TASKS TO COMPLETE.
1. In the account of Javier, how much money did he make each month as an altar boy?
2. List every job Javier held in the account of Javier.
3. Reproduce everything in the account of Javier from "Over the years, Javier" down to "she’d done business!".

(SELECTED EXCERPT Opens)

This “finding a way” goes way back to his childhood, when in order to see movies (Perils of Nyoka and other wonders) he became the drummer boy, walking around the square in Nicoya and beating on a drum while another boy followed behind with a sandwich board giving the address of the man who showed the movies in his home for the five cents that Javier the drummer and the sandwich board kid didn’t have to pay because they worked for the establishment. In 1944, when he was 8 years old, he had a lucrative year.   He worked as an altar boy and made more money than his teacher because he served at marriages, funerals, and every other rite of passage, and the teacher just taught.  Javier made $150 a month.  The teacher made $120.   But the priest who hired him moved on, and Javier lost his position as the altar boy.  Once, when he saw a man repairing bicycles, he told the man that he could do that and showed the man, who then gave him a job repairing bicycles.   He gave the money he made to his mother.  After all, he didn’t need money if he could play drums and get into movies free.   He says that while they were growing up, his brother got all the attention because of his special needs, so Javier learned to fend for himself.  When he was sent off to high school in Liberia (Costa Rica), he was only twelve, and he was scared, but he had no choice because there was no secondary school in Nicoya.  He had a partial scholarship, but that paid only for bed and board.  He and his family had to come up with $10.00 a month at a time when he wasn’t earning $150 as an altar boy.   He cried whenever he was alone.  Other people were accompanied by their parents, but he didn’t have anyone to go with him.  His father, who had never married his mother,  had another family and  wasn’t around, and his mother had to stay in their home and run the small store, the pulpuria, to make enough money to send ten dollars a month for Javier’s schooling in Liberia as well as to make ends meet at home.  So Javier just found groups and joined them without waiting to be invited.  His anatomy teacher, a doctor, saw that Javier was just scraping by financially, so he gave Javier a job collecting the fees that patients hadn’t paid.  Soon Javier was able to write home to his mother, “You don’t have to send $10.  Just send $5.”  Javier was making half of his tuition on his own.


 Over the years, Javier tried other ways to help his family in Nicoya.  His mother and sisters were washing all clothes and bedding by hand, so he bought them a washing machine.  They became hysterical because they couldn’t stand change.  “No!  No!  Take it away!” they all cried.  But Javier begged them to give it a chance, and a few days later, when he offered to take it away, they said they’d keep it after all.  They also screamed in protest when he bought them a TV, but sometimes he’d come home and feel the warmth of a TV recently turned off.  When he sent money to his mother, she bought a second house.  After the death of his second sister, the math wizard who had taught him algebra when he was a little boy, he found out that she had fifty-thousand dollars in her bank account.  She hadn’t left the house for years, but she’d done business!

(SELECTED EXCERPT Closes)
(INFORMATION Opens)

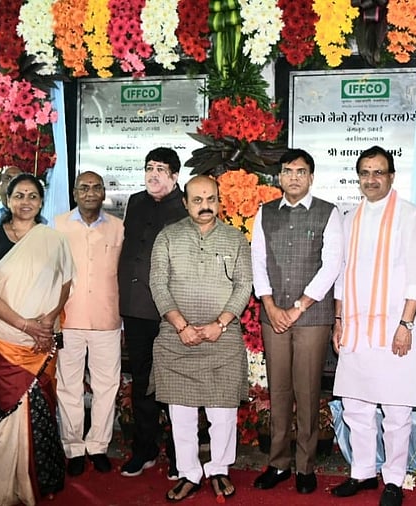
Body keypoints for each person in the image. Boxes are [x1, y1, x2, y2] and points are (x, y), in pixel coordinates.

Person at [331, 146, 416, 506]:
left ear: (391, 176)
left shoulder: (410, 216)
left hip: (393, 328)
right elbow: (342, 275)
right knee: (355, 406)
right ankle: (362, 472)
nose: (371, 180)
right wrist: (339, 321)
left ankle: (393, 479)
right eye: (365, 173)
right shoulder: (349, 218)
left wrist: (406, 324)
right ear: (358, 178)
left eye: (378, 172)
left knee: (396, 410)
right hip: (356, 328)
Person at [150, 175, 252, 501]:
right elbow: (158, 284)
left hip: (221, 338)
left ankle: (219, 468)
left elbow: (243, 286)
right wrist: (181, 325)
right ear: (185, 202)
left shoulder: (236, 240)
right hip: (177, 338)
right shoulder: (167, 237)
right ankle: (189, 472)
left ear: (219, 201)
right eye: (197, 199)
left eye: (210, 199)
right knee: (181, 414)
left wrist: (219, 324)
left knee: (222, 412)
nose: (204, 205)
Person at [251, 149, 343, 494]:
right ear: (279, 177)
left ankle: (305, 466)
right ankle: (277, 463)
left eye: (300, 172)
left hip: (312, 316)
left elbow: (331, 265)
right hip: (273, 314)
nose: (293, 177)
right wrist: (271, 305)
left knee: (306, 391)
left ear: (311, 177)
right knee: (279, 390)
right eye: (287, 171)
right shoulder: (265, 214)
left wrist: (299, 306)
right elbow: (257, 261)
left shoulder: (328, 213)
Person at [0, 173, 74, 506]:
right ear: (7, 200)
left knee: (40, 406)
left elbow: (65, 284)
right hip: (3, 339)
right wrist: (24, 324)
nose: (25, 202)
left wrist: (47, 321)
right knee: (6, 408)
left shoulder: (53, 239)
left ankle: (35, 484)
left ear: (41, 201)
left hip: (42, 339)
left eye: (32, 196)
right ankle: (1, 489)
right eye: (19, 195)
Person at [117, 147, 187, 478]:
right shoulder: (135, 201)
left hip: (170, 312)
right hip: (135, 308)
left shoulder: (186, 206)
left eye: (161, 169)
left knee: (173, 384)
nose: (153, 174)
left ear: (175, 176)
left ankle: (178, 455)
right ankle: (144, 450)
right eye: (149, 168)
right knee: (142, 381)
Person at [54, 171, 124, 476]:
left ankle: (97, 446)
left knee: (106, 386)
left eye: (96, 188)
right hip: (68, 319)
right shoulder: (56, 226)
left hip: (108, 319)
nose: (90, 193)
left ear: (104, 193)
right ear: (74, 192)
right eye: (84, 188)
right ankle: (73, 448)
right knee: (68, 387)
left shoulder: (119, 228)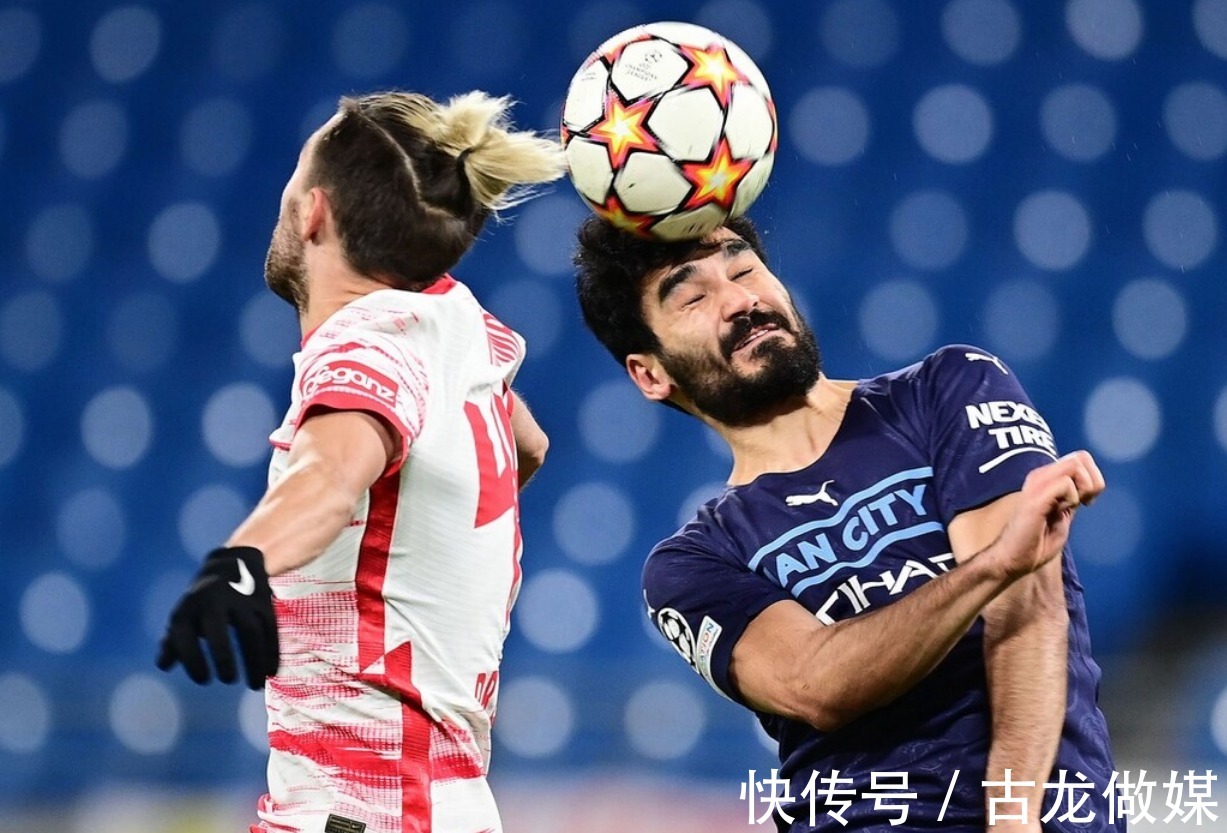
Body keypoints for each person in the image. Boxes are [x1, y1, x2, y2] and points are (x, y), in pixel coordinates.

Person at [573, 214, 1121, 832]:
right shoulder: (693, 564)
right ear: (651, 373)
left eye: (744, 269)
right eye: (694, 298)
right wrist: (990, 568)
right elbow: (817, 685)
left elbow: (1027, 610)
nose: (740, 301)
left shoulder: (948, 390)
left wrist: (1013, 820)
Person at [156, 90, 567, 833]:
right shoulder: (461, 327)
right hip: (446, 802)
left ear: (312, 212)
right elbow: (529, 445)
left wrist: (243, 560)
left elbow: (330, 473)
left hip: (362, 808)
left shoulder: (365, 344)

(INFORMATION Closes)

SOLUTIONS BY TASK.
1. $150 a month.

2.
- Drummer boy, beating a drum around the square in Nicoya to advertise the movies
- Altar boy
- Repairing bicycles
- Collecting the fees that patients hadn't paid, a job from his anatomy teacher

3.
Over the years, Javier tried other ways to help his family in Nicoya.  His mother and sisters were washing all clothes and bedding by hand, so he bought them a washing machine.  They became hysterical because they couldn’t stand change.  “No!  No!  Take it away!” they all cried.  But Javier begged them to give it a chance, and a few days later, when he offered to take it away, they said they’d keep it after all.  They also screamed in protest when he bought them a TV, but sometimes he’d come home and feel the warmth of a TV recently turned off.  When he sent money to his mother, she bought a second house.  After the death of his second sister, the math wizard who had taught him algebra when he was a little boy, he found out that she had fifty-thousand dollars in her bank account.  She hadn’t left the house for years, but she’d done business!